Concludendo, quindi, si deve ritenere che anche in seguito dell’attribuzione al tribunale per i minorenni della competenza a conoscere del procedimento per la dichiarazione giudiziale di paternità o maternità naturale, nonché del preliminare giudizio per l’ammissibilità dell’azione di cui all’art. 274 c.c., in caso di minori, la competenza per territorio va determinata, in considerazione del carattere contenzioso di tali procedimenti, secondo i principi generali di cui all’art. 18 c.p.c., non derogati nè espressamente, ne’ implicitamente dalla nuova normativa.

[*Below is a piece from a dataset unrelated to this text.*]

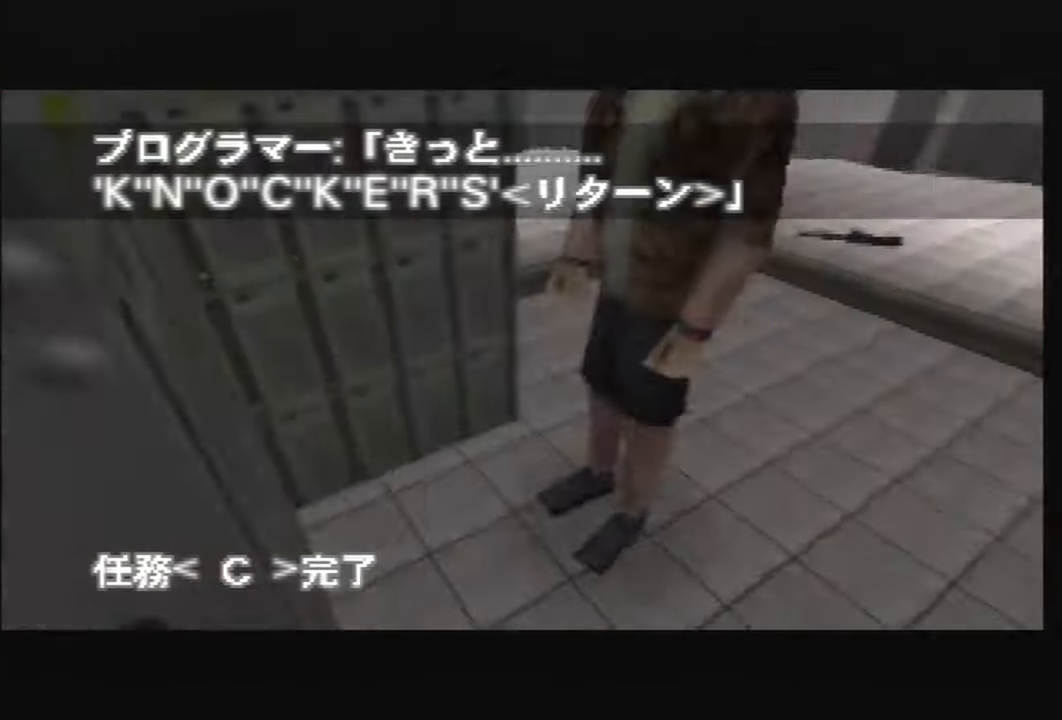
{"buttons": ["A", "C_RIGHT", "C_UP"], "left_stick": "down-left", "events": [[100, "left_stick", "center"], [334, "left_stick", "down-left"], [501, "A", "down"]]}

4. – Nel caso di specie il convenuto è residente a Firenze e, pertanto, in accoglimento del ricorso, va dichiarata la competenza del Tribunale per i minorenni di Firenze. Nulla per le spese, non avendo le parti private svolto attività difensiva in questa sede.
P.Q.M.
La Corte di cassazione, a sezioni unite, accoglie il ricorso e, per l’effetto, dichiara la competenza del Tribunale per i minorenni di Firenze. Nulla per le spese.
Così deciso in Roma nella camera di consiglio delle sezioni unite civili della Corte di Cassazione il giorno 22 novembre 1991.